Fixing YaCy?

23 December 2020

A couple of weeks back I decided to upgrade the YaCy installs running on Leandra to the latest supported versions, because they'd been lagging behind for a while. Due to the fact that they're enterprisey Java web applications and I can't readily get hold of any live chickens to sacrifice, I'd been putting it off as much as possible.

As it turned out, the lack of sacrificial barnyard fowl wound up being a crucial factor in how things transpired.

The first install that I upgraded was an install from source code and was indexing my personal library. It got re-indexed every night so I wasn't too concerned about losing that set of databases. The (admittedly minor) problem I ran into was that I was no longer able to get YaCy to index the library running on Leandra. The formerly working configuration made it work upwards in the site (not downwards), which resulted in nothing I wanted being indexed, and everything I didn't getting swept up. After a couple of days of tinkering with that install, I kicked it in the head and replaced it, but that's a post for a different day.

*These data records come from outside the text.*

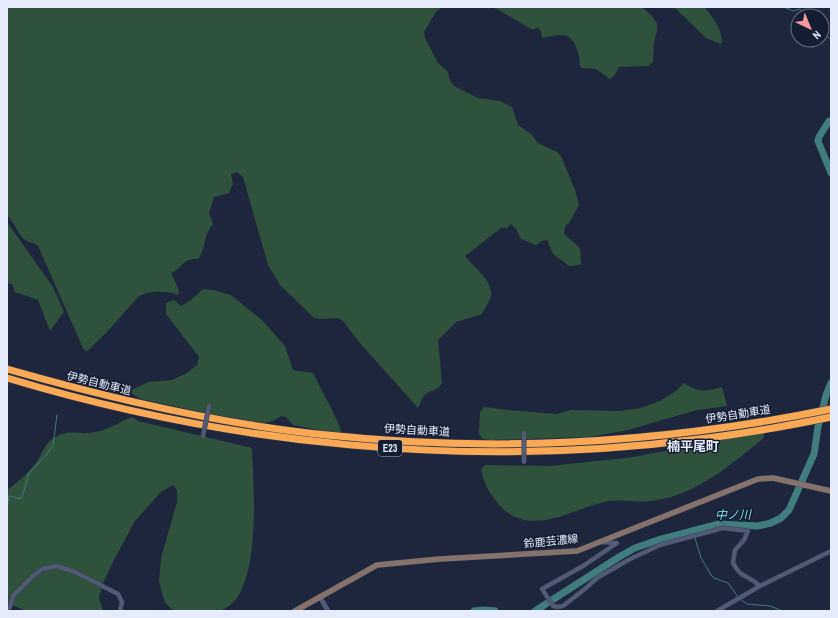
<svg xmlns="http://www.w3.org/2000/svg" width="838" height="618" viewBox="0 0 838 618" font-family="'Archivo Narrow','Noto Sans JP',sans-serif">
<style>
.green{fill:#2f523d}
.lines{fill:none;stroke-linecap:round;stroke-linejoin:round}
.stream{stroke:#417d7f;stroke-width:1}
.river{stroke:#417d7f;stroke-width:7}
.minor-casing{stroke:#394053;stroke-width:5}
.tertiary-casing{stroke:#394053;stroke-width:5.5}
.secondary-casing{stroke:#394053;stroke-width:6}
.motorway-casing{stroke:#394053;stroke-width:8}
.minor{stroke:#515b75;stroke-width:4}
.tertiary{stroke:#515b75;stroke-width:4.5}
.secondary{stroke:#84726b;stroke-width:5.5}
.motorway{stroke:#fba955;stroke-width:7}
.minor-bridge-casing{stroke:#394053;stroke-width:5;stroke-linecap:butt}
.minor-bridge{stroke:#515b75;stroke-width:4}
.labels{text-anchor:middle;stroke-width:3;stroke-linejoin:round;paint-order:stroke}
.shield{fill:#151d32;stroke:#a7aebf;stroke-width:1}
.shield-label{font-size:10px;font-weight:bold;fill:#e6ecfc}
.street-label{font-size:11px;fill:#e6ecfc;stroke:#151d32}
.water-label{font-size:12px;font-style:italic;fill:#7edfe3;stroke:#151d32}
.quarter-label{font-size:13px;font-weight:bold;fill:#e6ecfc;stroke:#151d32}
</style>
<rect width="100%" height="100%" fill="#1e263d"/>
<!-- green -->
<g class="green">
<path d="M7,7H442L436,12L424,32L425,38L438,63L448,72L449,78L454,86L478,98L500,101L512,107L518,125L531,134L538,143L557,152L561,156L575,190L579,205L569,223L566,225L564,232L565,235L580,248L581,264L573,266H569L553,254L547,240L542,241L536,245L521,239L516,229L511,224L507,228H501L465,256C474,268 496,282 490,299C488,304 484,309 482,314L456,322L438,340L442,383C438,391 432,389 426,394C421,397 421,404 418,408L360,343L343,321L338,318L320,319L314,318L280,285L268,265L243,177L237,172L231,174L233,184L229,193L214,197L209,213L213,224C202,237 207,247 198,259C182,258 183,268 171,273L179,290L178,295C167,291 149,290 138,297L106,333L86,352L83,348L38,246C34,242 28,243 24,239C17,232 14,222 7,215Z"/>
<path d="M492,7H642L652,16L657,23V31L654,42L653,62L648,66L619,67L614,76L610,79L596,69L581,68C579,64 580,61 579,56C573,31 563,33 542,38L541,31L538,27L533,30C518,22 506,13 492,7Z"/>
<path d="M674,7H704C713,17 722,29 722,43L720,44L706,38Z"/>
<polygon points="7,222 53,287 64,312 50,331 38,300 15,292 12,284 7,283"/>
<polygon points="203,289 213,290 231,295 262,320 285,346 293,370 313,373 334,414 342,433 323,431 293,425 286,417 281,416 273,421 264,423 210,414 141,399 132,394 131,390 149,382 172,380 187,373 197,365 199,357 166,314 166,303 174,300 181,306 191,300"/>
<path d="M684,383C701,393 703,392 722,387L727,406L697,410L628,430L589,437L492,440L483,439L479,434L480,412L484,407L507,410L556,414L571,410L619,411L641,408L660,401L676,391Z"/>
<path d="M132,417L138,421L252,448C253,484 264,597 220,611C212,613 184,611 174,611L165,603L159,582L161,558L177,502V490L173,485L161,492L135,521L116,556L103,583L99,598L103,611H26L7,603V490C17,483 28,473 36,463C41,456 44,445 51,440C69,427 77,436 95,432C109,430 119,422 132,417Z"/>
<path d="M764,433V438C730,465 697,495 652,501C636,503 620,498 604,502C568,511 525,540 496,501C488,491 483,481 481,469L485,465L550,466L597,461L634,457L670,450L698,443Z"/>
</g>
<g class="lines">
<!-- stream -->
<g class="stream">
<polyline points="784,7 793,11 800,9 807,16"/>
<polyline points="822,31 831,40"/>
<polyline points="7,507 9,497 11,496 20,499 22,497 29,473 47,454 53,445 57,415"/>
<polyline points="693,530 694,535"/>
<polyline points="695,538 701,558 711,575 714,578 728,583 738,597"/>
<polyline points="740,599 747,604 770,606 783,611"/>
</g>
<!-- river -->
<g class="river">
<polyline points="831,121 829,121 819,137 818,141 831,173"/>
<polyline points="474,611 484,610 495,611"/>
<polyline points="535,611 619,557 635,548 658,540 719,524 758,526 771,523 781,518 789,510 814,454 818,427 826,395 831,383"/>
</g>
<defs>
<g id="minor">
<path d="M601,542L617,543L583,566L542,589L553,606L557,607L563,606L586,588L597,578L630,559L660,545L723,528L748,531L744,540L735,550L733,563C741,579 749,575 760,586"/>
<polyline points="7,609 10,607 13,596 33,576 42,569 57,566 75,572 118,594 122,602 120,611"/>
<polyline points="717,611 760,586 831,551"/>
</g>
<polyline id="tertiary" points="320,597 328,611"/>
<polyline id="secondary" points="295,611 377,565 440,559 577,551 758,479 773,478 831,491"/>
<g id="motorway">
<path d="M7,369C112,399 218,424 327,435C495,453 665,443 831,409"/>
<path d="M7,378C230,445 467,469 699,439C743,434 787,426 831,417"/>
</g>
</defs>
<!-- minor casing -->
<use href="#minor" class="minor-casing"/>
<!-- tertiary casing -->
<use href="#tertiary" class="tertiary-casing"/>
<!-- secondary casing -->
<use href="#secondary" class="secondary-casing"/>
<!-- motorway casing -->
<use href="#motorway" class="motorway-casing"/>
<!-- minor -->
<use href="#minor" class="minor"/>
<!-- tertiary -->
<use href="#tertiary" class="tertiary"/>
<!-- secondary -->
<use href="#secondary" class="secondary"/>
<!-- motorway -->
<use href="#motorway" class="motorway"/>
<defs>
<g id="minor-bridge">
<polyline points="524,433 524,462"/>
<polyline points="203,436 209,406"/>
</g>
</defs>
<!-- minor-bridge casing -->
<use href="#minor-bridge" class="minor-bridge-casing"/>
<!-- minor-bridge -->
<use href="#minor-bridge" class="minor-bridge"/>
</g>
<g class="labels">
<!-- shield labels -->
<rect class="shield" x="378" y="440" width="24" height="16" rx="3"/>
<g class="shield-label">
<text x="390" y="452">E23</text>
</g>
<!-- street labels -->
<g class="street-label">
<text transform="translate(99 383) rotate(14)" y="4">伊勢自動車道</text>
<text transform="translate(738 414) rotate(-9)" y="4">伊勢自動車道</text>
<text transform="translate(417 430) rotate(3)" y="4">伊勢自動車道</text>
<text transform="translate(551 541) rotate(-6)" y="4">鈴鹿芸濃線</text>
</g>
<!-- water labels -->
<g class="water-label">
<text transform="translate(733 515) rotate(-1)" y="4">中ノ川</text>
</g>
<!-- quarter labels -->
<g class="quarter-label">
<text x="693" y="451">楠平尾町</text>
</g>
</g>
<!-- border -->
<rect width="838" height="618" fill="none" stroke="#e6ecfc" stroke-width="16"/>
<!-- north arrow -->
<g transform="translate(810 28) rotate(136)"><circle r="19" fill="#151d32" stroke="#697083"/>
<path d="M0-3L7 15L0 10L-7 15Z" fill="#f59b9d"/>
<text y="-6" font-size="11" font-weight="bold" text-anchor="middle" fill="#e6ecfc">N</text>
</g>
</svg>
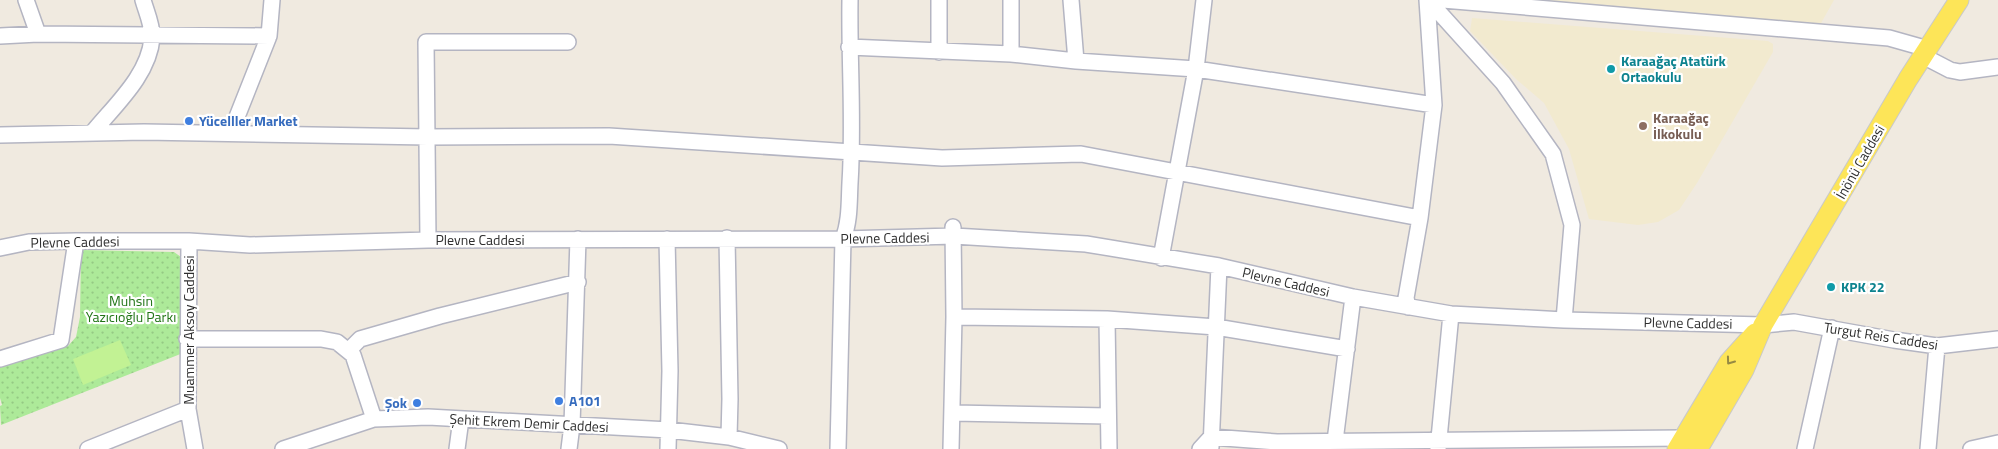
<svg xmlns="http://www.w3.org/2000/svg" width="1998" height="449" viewBox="0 0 1998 449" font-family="'Titillium Web',sans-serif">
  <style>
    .education { fill: #f2eacf }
    .grass { fill: url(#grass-dots) }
    .pitch { fill: #c2f294 }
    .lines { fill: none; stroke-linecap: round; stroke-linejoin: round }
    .minor-casing { stroke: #b4b5c2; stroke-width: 18 }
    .major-casing { stroke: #c9c9c9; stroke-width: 21 }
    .minor { stroke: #fff; stroke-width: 15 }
    .major { stroke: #fde558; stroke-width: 19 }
    .oneway { stroke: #968a43 }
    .culture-dot { fill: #0f9aa8; stroke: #fff; stroke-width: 2 }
    .shop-dot { fill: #3f7fe0; stroke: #fff; stroke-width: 2 }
    .education-dot { fill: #8d6e63; stroke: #fff; stroke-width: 2 }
    .labels { text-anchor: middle; stroke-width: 4.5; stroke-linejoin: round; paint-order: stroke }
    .culture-label { font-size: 14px; font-weight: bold; fill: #0d838f; stroke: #fff; text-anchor: start }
    .education-label { font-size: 14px; font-weight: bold; fill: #785e54; stroke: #fff; text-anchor: start }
    .shop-label { font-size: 14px; font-weight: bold; fill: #366cbe; stroke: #fff; text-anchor: start }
    .street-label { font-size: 14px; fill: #2e2e2e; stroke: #fff }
    .park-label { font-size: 14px; fill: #207415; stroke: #fff }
  </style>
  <defs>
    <pattern id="grass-dots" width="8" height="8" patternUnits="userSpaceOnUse" patternTransform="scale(1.25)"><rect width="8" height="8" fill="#adea99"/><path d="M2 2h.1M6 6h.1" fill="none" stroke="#95c984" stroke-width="1.8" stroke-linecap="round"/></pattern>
  </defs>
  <rect width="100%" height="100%" fill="#f0eae0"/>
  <path class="education" d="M 1510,0 L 1834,0 L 1820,25 Z
    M 1472,18 L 1768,41 L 1773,44 L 1773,52 L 1697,183 L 1679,210 L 1658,222 L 1638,225 L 1589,219 L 1569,149 L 1544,103 L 1516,79 L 1470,31 Z"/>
  <path class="grass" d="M 81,250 L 174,252 L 181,257 L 183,353 L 1,425 L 0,406 L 2,405 L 0,398 L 0,364 L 68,346 L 76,337 L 80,317 Z"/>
  <path class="pitch" d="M 120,340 L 131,365 L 83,385 L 73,359 Z"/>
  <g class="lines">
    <g class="minor-casing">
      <path id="minor" d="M 26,0 L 38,34 L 269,36
        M 1011,0 L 1011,54
        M 1071,0 L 1076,61
        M 1428,0 L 1503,83 L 1553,154 L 1572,225 L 1564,320
        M 1443,0 L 1889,38 L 1928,49
        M 0,36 L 38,34
        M 849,47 L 1011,54 L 1076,61 L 1196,69 L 1434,105
        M 939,52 L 939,0
        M 1923,56 L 1950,70 L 1960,72 L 1998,67
        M 93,132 C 115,105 149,75 152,38 C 153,26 146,11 143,0
        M 231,132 L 269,36 L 272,0
        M 0,135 L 144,132 L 428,137 L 609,136 L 942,158 L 1081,154 L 1420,218
        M 727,238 L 730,399 L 729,437
        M 667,239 L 670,371 L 668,449
        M 428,240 L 426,42 L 568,42
        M 189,241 L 188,409 L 195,449
        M 0,248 L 29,242 L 76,241 L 189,241 L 250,245 L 428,240 L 843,239 L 954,236 L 1086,244 L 1219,266 L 1353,297 L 1451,314 L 1564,320 L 1763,325 L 1794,322 L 1894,340 L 1937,346 L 1998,339
        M 1161,258 L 1196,69 L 1204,0
        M 1408,307 L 1406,298 L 1420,218 L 1434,105 L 1427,0
        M 954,317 L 1107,319 L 1216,327 L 1347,349
        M 1107,319 L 1109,449
        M 187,339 L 321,339 L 337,342 L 353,355 L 374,419
        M 349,350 L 360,339 L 440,316 L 578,282
        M 0,359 L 61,340 L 76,241
        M 953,413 L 1108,416
        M 1335,441 L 1353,297
        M 1211,447 L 1219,266
        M 88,449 L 188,409
        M 283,449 L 374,419 L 428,417 L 669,430 L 729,437 L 779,449
        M 457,449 L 461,419
        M 569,449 L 572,425 L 578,239
        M 838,449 L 843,239 C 850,221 849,202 850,183 C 854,122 849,61 850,0
        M 951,449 L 954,317 L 953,227
        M 1200,449 L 1211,437 L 1277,442 L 1683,438
        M 1438,449 L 1451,314
        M 1805,449 L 1832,328
        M 1928,449 L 1937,346
        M 1971,449 L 1998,443"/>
    </g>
    <g class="major-casing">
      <path id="major" d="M 1677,449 L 1729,362 L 1755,333
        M 1698,449 L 1744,370 L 1763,325 L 1908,79 L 1959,0"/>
    </g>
    <use href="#minor" class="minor"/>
    <use href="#major" class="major"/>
  </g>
  <defs><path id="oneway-chevron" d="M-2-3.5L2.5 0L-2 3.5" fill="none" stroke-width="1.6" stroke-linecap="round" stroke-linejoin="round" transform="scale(1.25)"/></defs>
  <use class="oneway" href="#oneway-chevron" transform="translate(1730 361) rotate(126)"/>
  <g class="culture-dot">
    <circle cx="1611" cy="69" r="5"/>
    <circle cx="1831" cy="287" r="5"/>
  </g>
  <g class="shop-dot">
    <circle cx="189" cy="121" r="5"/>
    <circle cx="559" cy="401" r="5"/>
    <circle cx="417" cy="403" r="5"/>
  </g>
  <circle class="education-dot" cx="1643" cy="126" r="5"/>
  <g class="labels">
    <g class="culture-label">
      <text x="1621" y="66">Karaağaç Atatürk<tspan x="1621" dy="16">Ortaokulu</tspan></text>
      <text x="1841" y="292">KPK 22</text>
    </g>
    <g class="education-label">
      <text x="1653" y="123">Karaağaç<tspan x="1653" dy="16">İlkokulu</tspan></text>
    </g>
    <g class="shop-label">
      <text x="199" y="126">Yücelller Market</text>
      <text x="569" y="406">A101</text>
      <text x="407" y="408" text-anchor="end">Şok</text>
    </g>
    <g class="street-label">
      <text transform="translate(1860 162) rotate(-60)" y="5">İnönü Caddesi</text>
      <text transform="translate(885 238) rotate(-1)" y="5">Plevne Caddesi</text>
      <text x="480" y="245">Plevne Caddesi</text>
      <text transform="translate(75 242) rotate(-1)" y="5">Plevne Caddesi</text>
      <text transform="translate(1286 282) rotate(13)" y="5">Plevne Caddesi</text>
      <text transform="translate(1688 323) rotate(1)" y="5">Plevne Caddesi</text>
      <text transform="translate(189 330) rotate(-90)" y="5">Muammer Aksoy Caddesi</text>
      <text transform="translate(1881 336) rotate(9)" y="5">Turgut Reis Caddesi</text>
      <text transform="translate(529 423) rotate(3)" y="5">Şehit Ekrem Demir Caddesi</text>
    </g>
    <g class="park-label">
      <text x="131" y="306">Muhsin<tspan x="131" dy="16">Yazıcıoğlu Parkı</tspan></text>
    </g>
  </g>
</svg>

The other YaCy install, the one I used to index the Net wherever parts of me go, I'd installed from Arch Linux's AUR repository - the unofficial packages contributed and maintained by the community. The rebuild and upgrade went as expected, and I figured everything was fine. Until I woke up one morning about a week later to discover that every last one of my Huginn job workers was locked up solid. As it turned out, it seems there's a bug in YaCy v1.922 which causes the user webapp itself to stop responding. It also locks up the API, so that no indexing or search requests work. This seems to have hit a corner case in my job workers and caused them to freeze. I had to manually delete those frozen "submit this URL to YaCy's indexer" jobs from the database and then disable the YaCy-related agents to get everything running smoothly again. That procedure is a separate post in itself, though.

Off to the bug tracker. A couple of folks had mentioned having similar problems on different platforms, and I was able to figure out what, roughly, was going on. Unfortunately, none of the suggestions anyone made worked. After some failed attempts at downgrading, swearing, and head scratching I managed to get Leandra's existing copy of YaCy running and responsive enough to trigger a database dump for safekeeping. Truth be told, it was a matter of having everything I needed in advance, starting up that YaCy install, and being fast enough to log in and hit every page that needed to be hit to start the index backup. Thankfully, the index backup ran to completion even after the front-end and API webapps locked up again.

Once I was sure it was ready, I decided to do a brand-new, unpackaged, me-built installation of YaCy using the latest and greatest clone of the repository on Github. The build itself was nothing to write home about. The front-end web application seems to not go comatose anymore. However, now the API doesn't work: It ignores any and all authentication attempts so I still can't submit URLs for indexing. There is an existing ticket for this bug but the person who opened it closed it a few days later with no explanation or solution. I'm probably going to open a new one to see if I can get some traction on it.

I'm limping along as best I can right now. I can still run searches on the index but growing the index has been significantly delayed until I can get everything worked out.